Polymers Could Generate Electricity from Ocean Waves

DN Staff

December 7, 2010

1 Min Read
Polymers Could Generate Electricity from Ocean Waves

One interesting area of renewable energy receiving little attention is wave energy, even though the first known patent to utilize energy from ocean waves dates to 1799.

The first commercial wave farm-the Aguçadoura Wave Park in Portugal-operated briefly in 2008 and there are a handful of projects in development, including one in Oregon.

There are sections in the Baltic Sea, the Mediterranean, the North Sea in Europe, and ocean areas closer to the equator that exhibit less turbulence than open oceans and produce steady waves.

Proposals in the 1970s focused on large, expensive mechanical structures. Newer studies focus on smaller energy converters in large arrays.

Engineers at Bayer MaterialScience are exploring the potential for electroactive polymers to produce electricity from waves.

“Using the same technology that takes electricity and converts it into mechanical movement through a polymer, we can actually move the polymer with waves and generate electricity,” says Patrick Thomas, CEO of BMS. “So with the future this may well be a route towards achieving low-maintenance wave power.”

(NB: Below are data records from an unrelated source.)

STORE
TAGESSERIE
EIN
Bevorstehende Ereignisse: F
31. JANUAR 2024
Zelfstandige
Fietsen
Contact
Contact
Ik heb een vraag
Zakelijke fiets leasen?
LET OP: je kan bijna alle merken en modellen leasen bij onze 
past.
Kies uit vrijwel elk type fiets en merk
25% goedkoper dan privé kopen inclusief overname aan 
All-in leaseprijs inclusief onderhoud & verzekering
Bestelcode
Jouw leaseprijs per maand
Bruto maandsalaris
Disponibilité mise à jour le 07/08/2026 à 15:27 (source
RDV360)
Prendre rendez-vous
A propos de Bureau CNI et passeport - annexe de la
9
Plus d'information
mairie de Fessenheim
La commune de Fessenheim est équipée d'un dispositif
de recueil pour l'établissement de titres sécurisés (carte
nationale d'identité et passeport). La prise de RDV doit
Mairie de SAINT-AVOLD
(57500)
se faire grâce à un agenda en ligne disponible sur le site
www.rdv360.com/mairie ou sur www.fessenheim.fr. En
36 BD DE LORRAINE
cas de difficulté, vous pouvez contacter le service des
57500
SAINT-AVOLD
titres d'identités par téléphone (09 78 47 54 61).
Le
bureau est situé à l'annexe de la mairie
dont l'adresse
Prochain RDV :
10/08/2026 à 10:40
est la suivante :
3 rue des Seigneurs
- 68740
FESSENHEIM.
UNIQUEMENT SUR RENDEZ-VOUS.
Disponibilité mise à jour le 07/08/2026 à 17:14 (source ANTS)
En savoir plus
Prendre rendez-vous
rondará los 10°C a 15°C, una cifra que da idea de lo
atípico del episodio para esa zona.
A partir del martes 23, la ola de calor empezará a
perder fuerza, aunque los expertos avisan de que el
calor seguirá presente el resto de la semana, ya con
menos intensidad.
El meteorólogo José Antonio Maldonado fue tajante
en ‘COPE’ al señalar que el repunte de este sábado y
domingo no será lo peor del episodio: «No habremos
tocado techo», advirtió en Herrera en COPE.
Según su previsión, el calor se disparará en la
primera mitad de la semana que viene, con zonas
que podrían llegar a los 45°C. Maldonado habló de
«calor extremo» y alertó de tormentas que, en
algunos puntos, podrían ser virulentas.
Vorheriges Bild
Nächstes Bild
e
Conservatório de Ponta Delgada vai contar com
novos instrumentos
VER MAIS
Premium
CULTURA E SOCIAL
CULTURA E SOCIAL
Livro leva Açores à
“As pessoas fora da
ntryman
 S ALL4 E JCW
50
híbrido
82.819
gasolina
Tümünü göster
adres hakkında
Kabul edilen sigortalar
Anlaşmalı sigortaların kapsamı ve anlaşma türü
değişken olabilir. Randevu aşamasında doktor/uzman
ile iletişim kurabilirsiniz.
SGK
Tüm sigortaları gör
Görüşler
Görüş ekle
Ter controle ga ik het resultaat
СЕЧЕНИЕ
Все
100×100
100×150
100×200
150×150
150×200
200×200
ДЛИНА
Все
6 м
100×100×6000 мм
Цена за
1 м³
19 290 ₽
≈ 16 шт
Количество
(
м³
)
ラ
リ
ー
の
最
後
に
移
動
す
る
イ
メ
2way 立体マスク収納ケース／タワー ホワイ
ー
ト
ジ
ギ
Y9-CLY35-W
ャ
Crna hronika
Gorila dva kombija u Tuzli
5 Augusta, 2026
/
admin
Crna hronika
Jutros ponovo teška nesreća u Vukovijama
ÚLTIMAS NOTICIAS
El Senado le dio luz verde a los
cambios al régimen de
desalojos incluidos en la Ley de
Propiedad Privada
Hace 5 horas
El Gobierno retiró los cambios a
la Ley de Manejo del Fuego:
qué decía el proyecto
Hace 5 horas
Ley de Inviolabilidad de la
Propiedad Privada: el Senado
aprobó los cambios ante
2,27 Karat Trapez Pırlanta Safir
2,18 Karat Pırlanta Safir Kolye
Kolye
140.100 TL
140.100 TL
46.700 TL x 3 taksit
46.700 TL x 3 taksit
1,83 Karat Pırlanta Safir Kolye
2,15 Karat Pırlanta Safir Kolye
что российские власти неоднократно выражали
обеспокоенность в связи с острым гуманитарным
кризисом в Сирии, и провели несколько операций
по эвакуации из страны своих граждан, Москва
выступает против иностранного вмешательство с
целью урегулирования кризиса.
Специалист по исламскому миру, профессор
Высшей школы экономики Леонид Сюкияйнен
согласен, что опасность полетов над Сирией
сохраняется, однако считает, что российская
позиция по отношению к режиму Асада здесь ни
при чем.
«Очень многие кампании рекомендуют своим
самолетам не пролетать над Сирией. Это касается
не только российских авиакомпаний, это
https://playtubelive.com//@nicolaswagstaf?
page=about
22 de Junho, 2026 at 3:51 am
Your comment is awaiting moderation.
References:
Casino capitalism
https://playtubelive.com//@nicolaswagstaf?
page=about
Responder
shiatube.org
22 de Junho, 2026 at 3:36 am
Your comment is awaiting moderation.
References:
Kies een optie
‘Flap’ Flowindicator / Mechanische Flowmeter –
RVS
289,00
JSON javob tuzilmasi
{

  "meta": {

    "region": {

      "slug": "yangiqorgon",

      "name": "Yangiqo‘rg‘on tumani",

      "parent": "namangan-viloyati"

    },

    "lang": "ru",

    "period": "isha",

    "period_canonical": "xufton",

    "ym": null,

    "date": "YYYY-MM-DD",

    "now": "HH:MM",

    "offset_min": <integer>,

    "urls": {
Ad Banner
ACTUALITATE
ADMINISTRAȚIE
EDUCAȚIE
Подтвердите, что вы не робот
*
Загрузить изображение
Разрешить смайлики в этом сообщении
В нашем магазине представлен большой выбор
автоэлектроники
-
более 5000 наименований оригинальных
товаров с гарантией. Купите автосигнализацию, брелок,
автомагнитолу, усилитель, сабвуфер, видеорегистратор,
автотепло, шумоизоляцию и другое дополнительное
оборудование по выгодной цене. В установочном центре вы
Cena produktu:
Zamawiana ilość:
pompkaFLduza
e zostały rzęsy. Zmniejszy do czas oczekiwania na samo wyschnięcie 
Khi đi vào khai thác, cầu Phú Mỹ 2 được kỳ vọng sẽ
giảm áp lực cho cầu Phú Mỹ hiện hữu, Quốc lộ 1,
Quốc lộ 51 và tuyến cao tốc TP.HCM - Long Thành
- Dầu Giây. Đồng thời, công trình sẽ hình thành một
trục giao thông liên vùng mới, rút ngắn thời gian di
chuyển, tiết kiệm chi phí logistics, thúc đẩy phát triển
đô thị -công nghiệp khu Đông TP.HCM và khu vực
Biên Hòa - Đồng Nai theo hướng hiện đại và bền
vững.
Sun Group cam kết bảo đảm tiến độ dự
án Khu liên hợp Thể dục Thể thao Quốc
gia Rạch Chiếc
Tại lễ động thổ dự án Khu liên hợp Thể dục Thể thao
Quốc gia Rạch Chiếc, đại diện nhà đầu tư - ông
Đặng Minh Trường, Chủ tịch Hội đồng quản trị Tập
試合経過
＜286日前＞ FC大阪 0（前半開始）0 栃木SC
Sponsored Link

To work well as dielectric elastomers, polymers must have high electrical breakdown strength, a low modulus of elasticity for large or small deformations, and a high dielectric constant. One example of a candidate polymer is 4900 VHB acrylic from 3M Corp. A BMS subsidiary called Artificial Muscle is commercializing electroactive polymers.

Bayer has talked to partners about the potential development of plants that would generate electricity to liquefy natural gas at the wellhead.